A  slowdown in the signing of new bank-branding agreements contributed to Cardtronics Inc.'s first-quarter loss.

Last week,  Houston-based Cardtronics reported a net loss $5.03 million for first quarter ended March 31. The  company reported a $4.6 million net loss for the same three-month period last year.

Consolidated revenues totaled $115.3 million, down 4.3% from $120.5 million.
Revenues, however, beat one analyst's estimate.  "The revenues were $1.9 million above our forecast," wrote Franco Turrinelli of William Blair & Co.

ATM transactions during the quarter totaled 89.3 million, up 7% from 83.4 million a year earlier. Cash withdrawal transactions totaled 57.5 million, up 6.9% from 53.8 million. During an earnings conference call, Rick Updyke, Cardtronics president of global development, attributed the growth to consumers using cash to budget expenses in this economic crisis.

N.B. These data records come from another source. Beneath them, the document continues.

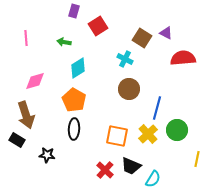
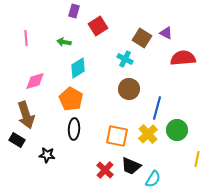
orange pentagon: moved 3 px left, 1 px up
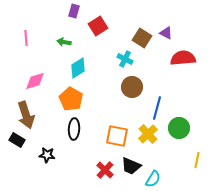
brown circle: moved 3 px right, 2 px up
green circle: moved 2 px right, 2 px up
yellow line: moved 1 px down
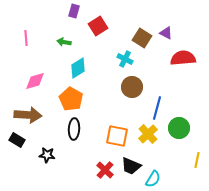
brown arrow: moved 2 px right; rotated 68 degrees counterclockwise
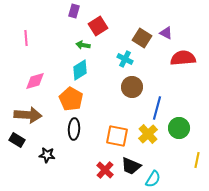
green arrow: moved 19 px right, 3 px down
cyan diamond: moved 2 px right, 2 px down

"Cash continues to hold its own," he said. "Most consumers favor cash over credit." Chris Brewster, Cardtronics chief financial officer, attributed the company's overall performance to lower interest rates, lower vault-cash costs, and unit growth in Mexico and in the United Kingdom.

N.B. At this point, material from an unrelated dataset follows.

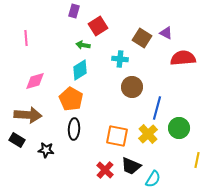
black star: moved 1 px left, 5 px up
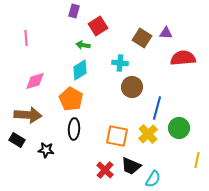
purple triangle: rotated 24 degrees counterclockwise
cyan cross: moved 4 px down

Cardtronics Mexico operated 2,094 machines at the end of March, up 47.3% from 1,422 a year earlier. UK ATMs increased 13%, to 2,544 from 2,252.

Cardtronics, however, continues to face significant problems in the U.S.
Banks and other financial institutions have cut their branding agreements, Brewster said. "Growth in bank-branding revenues have  slowed. Bank-management teams are obviously somewhat distracted by other issues," he said. Approximately 10,200 Cardtronics' owned and operated ATMs currently feature bank brands, the company says.

Cardtronics operated more than 33,040   ATMs in the first quarter compared with 32,474 machines in 2008's first quarter.